I once worked for an organization where we had meticulously created salary ranges using a traditional, market-based pay structure. Over my tenure, we market-priced each role and developed career pathing for each job family that reasonably balanced the market data from our survey sources with career pathing and internal equity. Significant discretion was applied to create pay bands that were market-competitive while thoughtfully supporting career progression and internal equity. When we were acquired by another organization that utilized a pure market pay structure with pay ranges that spanned the 25th percentile to the 75th percentile, we were mandated to change our pay structure to a pure market-based approach.

 

The Benefits of Pure Market-Based Structures


There are some benefits to pure market-based structures. But I argue that the benefits are rooted in optics and corporate politics more than improving the organization’s market competitive stance.

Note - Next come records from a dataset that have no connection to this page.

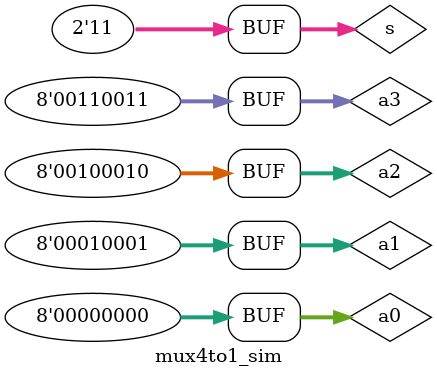
<source format=v>
`timescale 1ns / 1ps


module mux4to1_sim(

    );
// input
reg [7:0] a0 = 8'b00000000;
reg [7:0] a1 = 8'b00010001;
reg [7:0] a2 = 8'b00100010;
reg [7:0] a3 = 8'b00110011;

reg [1:0] s = 2'b00;

//output
wire [7:0] q;

mux4to1 #(8) u(a0,a1,a2,a3,s,q);

initial begin
#200 s = 2'b01;
#200 s = 2'b10;
#200 s = 2'b11;
end
endmodule

</source>
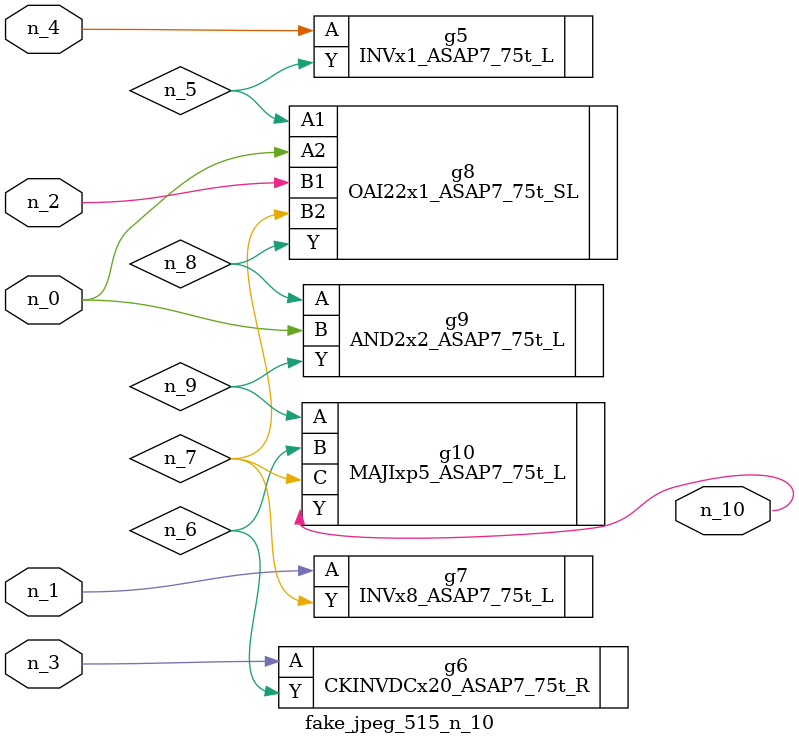
<source format=v>
module fake_jpeg_515_n_10 (n_3, n_2, n_1, n_0, n_4, n_10);

input n_3;
input n_2;
input n_1;
input n_0;
input n_4;

output n_10;

wire n_8;
wire n_9;
wire n_6;
wire n_5;
wire n_7;

INVx1_ASAP7_75t_L g5 ( 
.A(n_4),
.Y(n_5)
);

CKINVDCx20_ASAP7_75t_R g6 ( 
.A(n_3),
.Y(n_6)
);

INVx8_ASAP7_75t_L g7 ( 
.A(n_1),
.Y(n_7)
);

OAI22x1_ASAP7_75t_SL g8 ( 
.A1(n_5),
.A2(n_0),
.B1(n_2),
.B2(n_7),
.Y(n_8)
);

AND2x2_ASAP7_75t_L g9 ( 
.A(n_8),
.B(n_0),
.Y(n_9)
);

MAJIxp5_ASAP7_75t_L g10 ( 
.A(n_9),
.B(n_6),
.C(n_7),
.Y(n_10)
);


endmodule
</source>
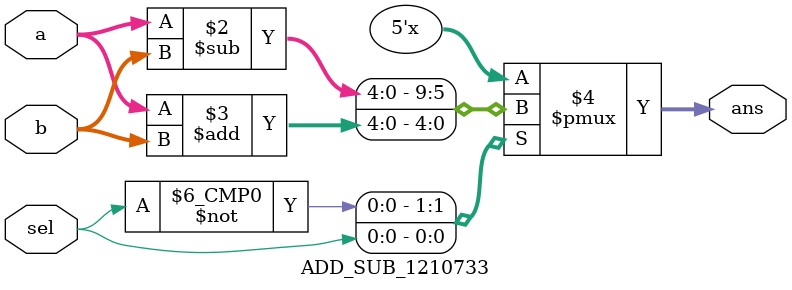
<source format=v>
module ADD_SUB_1210733#(parameter n=4)(a,b,sel,ans);
input signed [n-1:0]a,b  ; // input size is n
input sel ; // 0 or 1
output reg signed [n:0] ans ; // output size is n+1
always@(a,b,sel)
begin 
	// if the selection is 0 , the block will work as subtracter 
	// and if the selection is 1 , the block will work as adder	
	case(sel)
		1'b0 : ans = a-b ;
		1'b1 : ans = a+b ;
	endcase ;
end
endmodule 
</source>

I once took a role with an organization that had an office in the San Francisco area with a 12-month rolling turnover rate of nearly 50%. Unsurprisingly, management cited poor pay as the culprit and consistently asked, “Did you price the job for the Bay?”

 

Without understanding the impact sample size has on the market data, nor how survey data specific to the high cost of labor markets doesn’t guarantee that the value of the job will be higher than the total sample. Leadership and managers would always cherry-pick the data that fulfilled their beliefs and ignore the data that wasn’t as expected.

 

Using a pure market structure, I could confidently say, “Yes, I reviewed this job for this specific market and can say with certainty that this job is completely tied to the salary survey data.” That was the most tangible benefit, and it would last for approximately one year.

 

After that, though, all bets were off.